Health and Human Services Secretary Sylvia Mathews Burwell told an influential doctors lobby on Tuesday that permanently replacing Medicare’s controversial physician payment formula is an imperative but didn’t offer ideas about how to pay the estimated $174.5 billion cost over a decade.
A leading congressional Republican later predicted Congress would be unable to find a quick solution and instead would pass a six-month payment patch before the end of March to avert scheduled Medicare fee reimbursement cuts of about 20 percent until the end of fiscal 2015.
Burwell used most of an address to the American Medical Association’s national advocacy conference in Washington to tout the benefits of the 2010 health care law, specifically how it saved seniors and people with disabilities more than $15 billion on prescription drugs, or an average $1,598 per beneficiary. “There are times when we might agree, there are times when we may disagree, but at the end of the day, we all want the same basic things for our country . . . a better, smarter, healthier health care system,” Burwell told the group, the nation’s largest association of physicians.
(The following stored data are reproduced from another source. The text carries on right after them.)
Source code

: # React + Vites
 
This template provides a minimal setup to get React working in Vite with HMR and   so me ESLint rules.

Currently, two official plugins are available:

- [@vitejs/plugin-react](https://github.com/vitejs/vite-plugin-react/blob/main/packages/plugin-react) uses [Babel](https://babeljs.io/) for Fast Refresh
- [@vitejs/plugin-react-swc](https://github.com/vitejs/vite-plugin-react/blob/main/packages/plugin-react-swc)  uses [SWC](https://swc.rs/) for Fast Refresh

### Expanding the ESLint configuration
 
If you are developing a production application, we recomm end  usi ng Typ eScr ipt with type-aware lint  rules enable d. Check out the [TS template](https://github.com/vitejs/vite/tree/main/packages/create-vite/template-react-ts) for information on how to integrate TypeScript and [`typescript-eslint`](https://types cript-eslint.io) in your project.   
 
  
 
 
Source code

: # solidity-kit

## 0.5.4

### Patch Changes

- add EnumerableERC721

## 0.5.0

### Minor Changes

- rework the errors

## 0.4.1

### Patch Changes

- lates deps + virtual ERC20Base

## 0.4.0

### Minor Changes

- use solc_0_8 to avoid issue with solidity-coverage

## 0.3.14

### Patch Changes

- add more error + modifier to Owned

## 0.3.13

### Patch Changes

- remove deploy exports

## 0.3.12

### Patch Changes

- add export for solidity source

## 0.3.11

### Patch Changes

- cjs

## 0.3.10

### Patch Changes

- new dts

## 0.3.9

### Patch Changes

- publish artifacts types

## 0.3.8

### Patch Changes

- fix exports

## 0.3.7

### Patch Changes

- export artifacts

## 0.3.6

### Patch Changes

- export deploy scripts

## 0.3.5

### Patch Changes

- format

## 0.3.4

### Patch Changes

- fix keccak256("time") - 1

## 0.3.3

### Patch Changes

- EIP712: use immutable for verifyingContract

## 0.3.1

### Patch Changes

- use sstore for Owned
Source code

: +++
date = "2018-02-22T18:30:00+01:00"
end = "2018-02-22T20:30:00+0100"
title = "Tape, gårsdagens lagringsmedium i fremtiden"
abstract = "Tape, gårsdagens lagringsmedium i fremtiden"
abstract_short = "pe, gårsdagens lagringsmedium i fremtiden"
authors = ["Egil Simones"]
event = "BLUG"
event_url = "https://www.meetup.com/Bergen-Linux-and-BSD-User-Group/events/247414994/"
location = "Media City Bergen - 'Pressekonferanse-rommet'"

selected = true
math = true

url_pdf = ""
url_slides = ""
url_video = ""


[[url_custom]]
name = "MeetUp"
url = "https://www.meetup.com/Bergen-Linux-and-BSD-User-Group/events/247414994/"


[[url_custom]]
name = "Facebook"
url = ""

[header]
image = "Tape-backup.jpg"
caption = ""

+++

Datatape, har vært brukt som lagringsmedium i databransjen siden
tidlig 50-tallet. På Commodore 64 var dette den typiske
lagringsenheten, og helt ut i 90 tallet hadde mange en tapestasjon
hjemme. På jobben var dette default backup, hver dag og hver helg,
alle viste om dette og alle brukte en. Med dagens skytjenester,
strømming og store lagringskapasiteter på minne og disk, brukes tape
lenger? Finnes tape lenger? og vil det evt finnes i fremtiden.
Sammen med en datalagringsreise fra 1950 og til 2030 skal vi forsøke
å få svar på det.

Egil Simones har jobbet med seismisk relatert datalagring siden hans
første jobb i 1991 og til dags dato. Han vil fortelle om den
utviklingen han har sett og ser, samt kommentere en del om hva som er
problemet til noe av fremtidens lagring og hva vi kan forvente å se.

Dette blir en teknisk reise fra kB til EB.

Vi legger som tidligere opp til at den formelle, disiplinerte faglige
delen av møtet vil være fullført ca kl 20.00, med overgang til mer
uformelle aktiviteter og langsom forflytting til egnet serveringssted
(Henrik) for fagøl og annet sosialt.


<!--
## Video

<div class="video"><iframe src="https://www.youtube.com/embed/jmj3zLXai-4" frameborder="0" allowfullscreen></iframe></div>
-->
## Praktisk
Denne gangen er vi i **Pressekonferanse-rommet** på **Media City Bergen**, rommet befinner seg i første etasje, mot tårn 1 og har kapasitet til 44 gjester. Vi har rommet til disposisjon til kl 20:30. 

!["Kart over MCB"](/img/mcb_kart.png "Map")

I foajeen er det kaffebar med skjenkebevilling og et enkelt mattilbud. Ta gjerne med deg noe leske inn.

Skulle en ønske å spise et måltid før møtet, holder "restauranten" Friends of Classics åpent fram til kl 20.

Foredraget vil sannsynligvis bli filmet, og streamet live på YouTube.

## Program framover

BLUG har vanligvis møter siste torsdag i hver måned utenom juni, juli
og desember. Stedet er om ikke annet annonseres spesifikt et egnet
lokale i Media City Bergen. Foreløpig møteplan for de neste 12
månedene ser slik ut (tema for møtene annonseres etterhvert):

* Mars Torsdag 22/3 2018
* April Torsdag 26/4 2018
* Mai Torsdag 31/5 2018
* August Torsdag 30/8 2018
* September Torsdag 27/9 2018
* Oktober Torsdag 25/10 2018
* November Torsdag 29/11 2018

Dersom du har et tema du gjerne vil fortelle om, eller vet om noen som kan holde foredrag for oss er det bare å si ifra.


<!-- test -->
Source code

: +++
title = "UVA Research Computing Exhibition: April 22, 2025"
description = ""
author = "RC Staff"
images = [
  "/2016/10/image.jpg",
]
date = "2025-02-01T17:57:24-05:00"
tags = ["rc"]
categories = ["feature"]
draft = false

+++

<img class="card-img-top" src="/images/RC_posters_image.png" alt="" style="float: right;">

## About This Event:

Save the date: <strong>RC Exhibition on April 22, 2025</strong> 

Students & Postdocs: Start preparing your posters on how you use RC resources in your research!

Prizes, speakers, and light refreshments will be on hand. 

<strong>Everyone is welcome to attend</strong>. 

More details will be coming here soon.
The health law (PL 111-148, PL 111-152) was drafted to make prescription drugs more affordable by gradually closing the “donut hole”, a coverage gap where Medicare beneficiaries have to begin paying the full cost of their prescriptions out of pocket before catastrophic coverage kicks in.
Those in the donut hole began receiving discounts in 2011 on covered brand-name drugs and savings on generics. Under the law, the coverage gap will be closed by 2020, with 2015 being considered the halfway point.
The number of preventive services being used by people with Medicare also has increased, Burwell announced. Almost 39 million individuals used at least one preventive service at no cost in 2014, up from 37.2 million, while nearly 5 million used an annual wellness exam, up from 4 million. Such care “allows you to spend more time talking to your patients about what’s important to them,” Burwell said.
With payment cuts to physicians who treat Medicare patients scheduled to take effect April 1 unless Congress intervenes, Burwell added that finding a permanent solution to the oft-criticized sustainable growth rate formula, or SGR, was essential.
But House Budget Committee Chairman Tom Price, speaking directly afterwards, chided Burwell for not offering corresponding cuts to offset the cost and also criticized the health law for narrowing certain types of care networks and diminishing patients’ access to care.
“I was pleased to hear the secretary say that, and I was pleased to hear that she also mentioned the president had it in his budget and a desire for it to be paid for,” Price said. “But they didn’t identify the payfor, which is the challenge we’ve had.”
Price said Congress is all but certain to provide another temporary “doc fix” patch before the end of March, adding a permanent replacement will likely be rolled into legislation to reauthorize the Children’s Health Insurance Program, which expires Sept. 30.
Pressed on his own suggestion for paying for a fix, Price mostly skirted the question by highlighting ideas that have been floated in the past. “We spend $3.6 trillion a year in this town, to come up with a payfor ought to be relatively easy,” he said. “There are things we have used before. There are areas in federal pensions . . . and rescission money that’s available out there. We ought to be able to find some resources to pay for the patch.”
The Georgia Republican said that the upcoming Supreme Court case on the legality of the law’s insurance subsidies offers a prime opportunity for Republicans to come up with an alternative. Price introduced his own replacement plan last Congress.